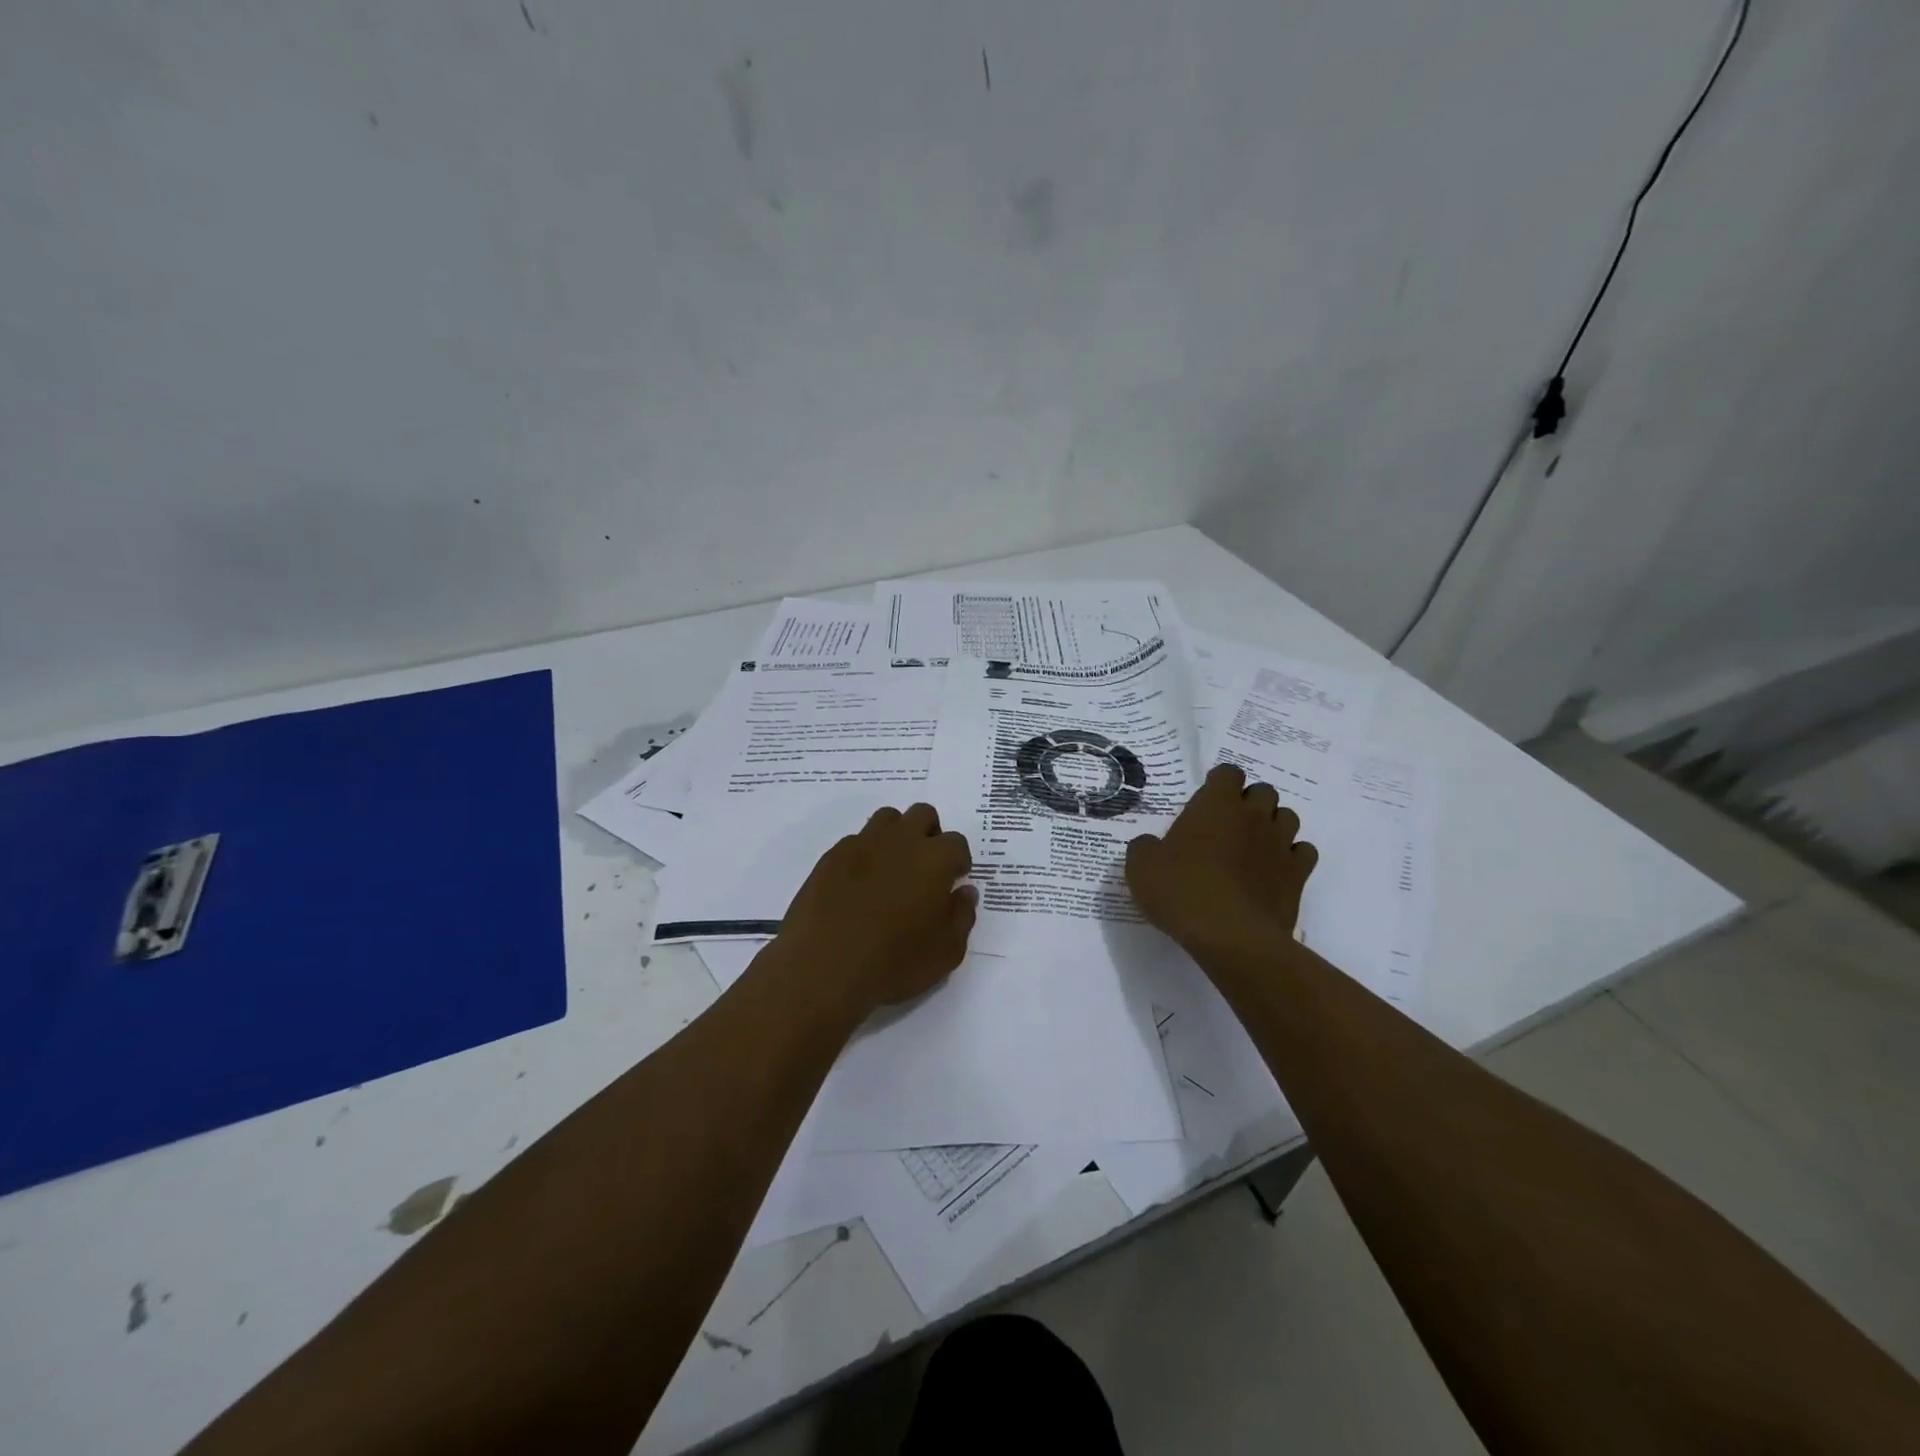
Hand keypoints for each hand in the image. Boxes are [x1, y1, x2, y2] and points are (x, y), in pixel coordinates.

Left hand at [777, 803, 976, 1018]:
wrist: (823, 968)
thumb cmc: (894, 963)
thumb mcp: (946, 952)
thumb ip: (962, 916)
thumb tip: (965, 892)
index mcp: (934, 859)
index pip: (956, 843)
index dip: (958, 861)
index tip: (953, 881)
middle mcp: (900, 841)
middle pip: (922, 815)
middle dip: (930, 835)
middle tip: (926, 868)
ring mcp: (862, 845)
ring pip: (887, 819)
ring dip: (897, 836)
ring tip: (893, 870)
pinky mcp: (831, 857)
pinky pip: (856, 841)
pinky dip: (865, 855)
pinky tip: (860, 886)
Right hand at [1126, 762, 1318, 957]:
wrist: (1229, 935)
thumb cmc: (1181, 890)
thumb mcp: (1141, 866)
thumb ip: (1146, 847)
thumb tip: (1151, 846)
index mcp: (1216, 804)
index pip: (1228, 773)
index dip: (1219, 783)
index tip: (1206, 801)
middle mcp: (1253, 816)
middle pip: (1263, 791)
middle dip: (1249, 802)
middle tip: (1228, 825)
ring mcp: (1280, 844)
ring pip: (1288, 817)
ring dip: (1272, 825)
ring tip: (1253, 846)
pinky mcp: (1298, 875)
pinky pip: (1303, 852)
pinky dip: (1292, 856)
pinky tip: (1274, 871)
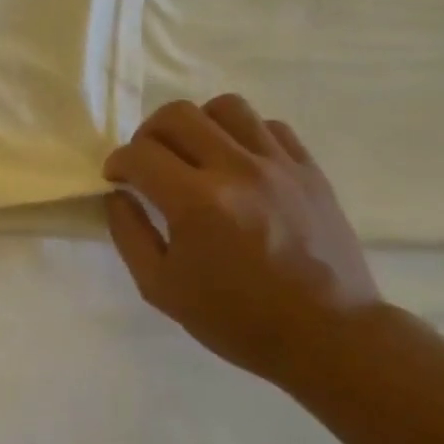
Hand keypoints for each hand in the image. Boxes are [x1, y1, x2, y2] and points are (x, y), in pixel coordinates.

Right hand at [104, 95, 381, 386]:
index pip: (140, 153)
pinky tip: (236, 165)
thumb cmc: (234, 318)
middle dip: (148, 134)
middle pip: (178, 115)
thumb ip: (129, 233)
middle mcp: (236, 170)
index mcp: (195, 203)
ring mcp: (278, 165)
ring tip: (193, 155)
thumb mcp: (160, 287)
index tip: (117, 178)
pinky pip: (269, 126)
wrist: (326, 334)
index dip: (118, 162)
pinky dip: (242, 135)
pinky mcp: (309, 170)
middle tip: (147, 162)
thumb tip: (117, 195)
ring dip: (197, 124)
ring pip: (226, 108)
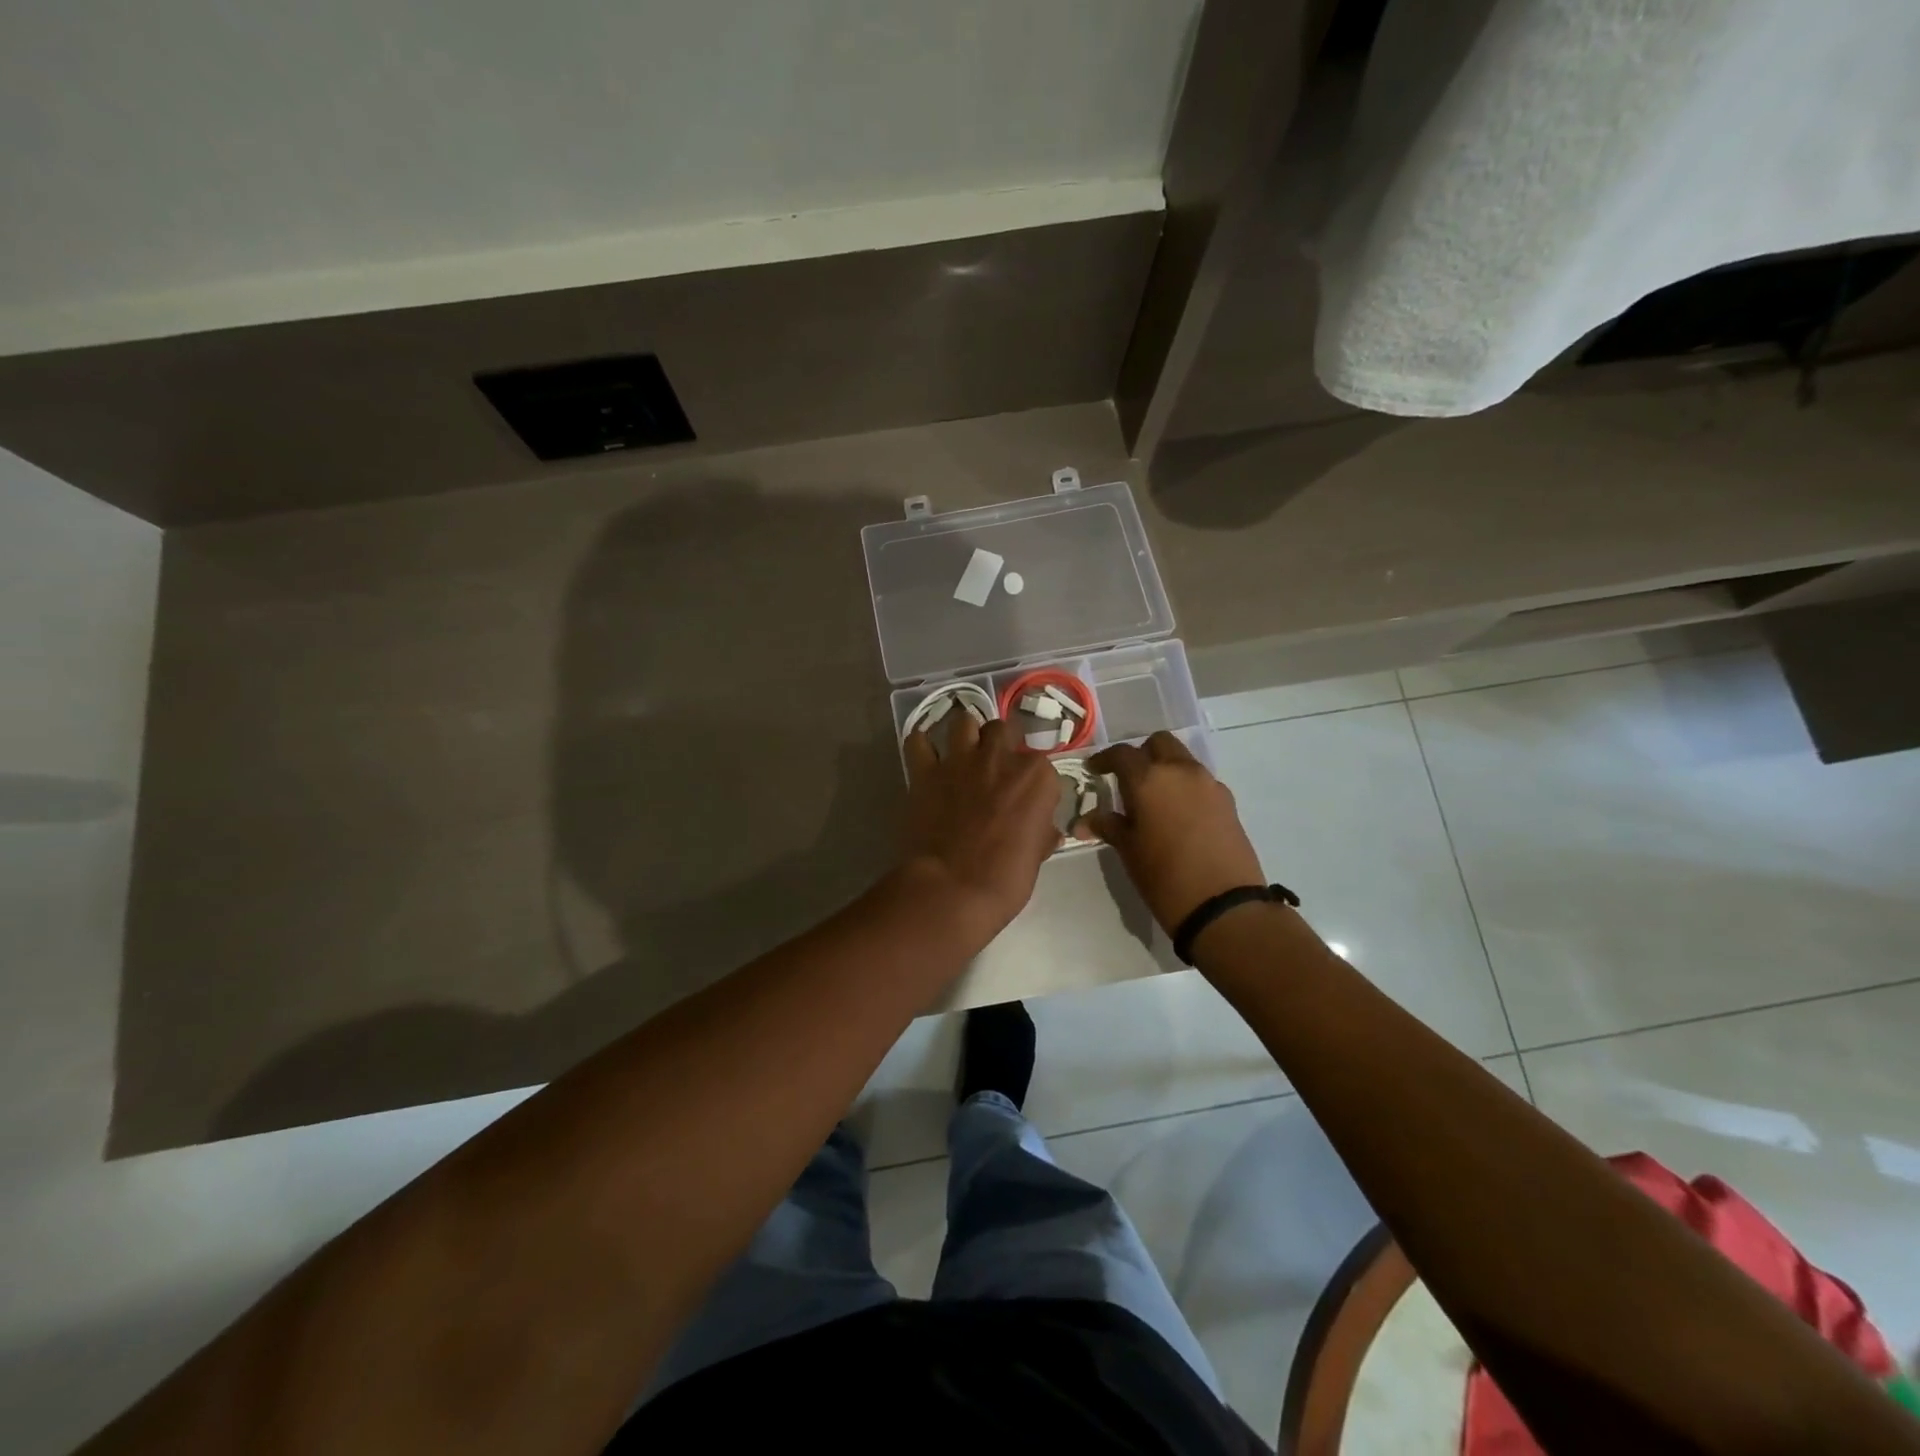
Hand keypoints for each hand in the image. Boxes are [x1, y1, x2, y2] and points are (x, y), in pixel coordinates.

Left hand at [901, 714, 1060, 932]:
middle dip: (1002, 744)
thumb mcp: (1037, 856)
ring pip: (964, 722)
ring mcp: (960, 760)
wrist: (952, 889)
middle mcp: (1000, 757)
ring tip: (964, 754)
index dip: (1033, 781)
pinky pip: (918, 741)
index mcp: (1036, 777)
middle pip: (1004, 730)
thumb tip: (1046, 832)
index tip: (1028, 799)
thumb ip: (1042, 833)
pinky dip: (922, 746)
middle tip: (996, 768)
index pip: (1042, 764)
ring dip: (965, 734)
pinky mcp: (925, 771)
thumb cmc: (1005, 879)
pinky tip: (927, 758)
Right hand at [1082, 732, 1264, 932]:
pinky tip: (1178, 815)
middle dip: (1141, 754)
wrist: (1223, 905)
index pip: (1122, 754)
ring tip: (1154, 799)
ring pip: (1182, 760)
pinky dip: (1185, 787)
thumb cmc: (1164, 876)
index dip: (1105, 759)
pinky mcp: (1228, 801)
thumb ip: (1108, 826)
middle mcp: (1180, 771)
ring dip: (1166, 769)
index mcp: (1149, 779)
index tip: (1095, 770)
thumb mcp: (1128, 850)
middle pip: (1159, 743)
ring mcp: (1208, 784)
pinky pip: (1200, 782)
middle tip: (1128, 778)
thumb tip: (1083, 821)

TASK OBJECTIVE:
Collect every line with the string "Right" from the records, and copy each.

RESPONSE AREA:
Right hand at [1126, 762, 1318, 957]:
Right hand at [104, 95, 381, 386]:
Right hand at [1082, 732, 1264, 932]:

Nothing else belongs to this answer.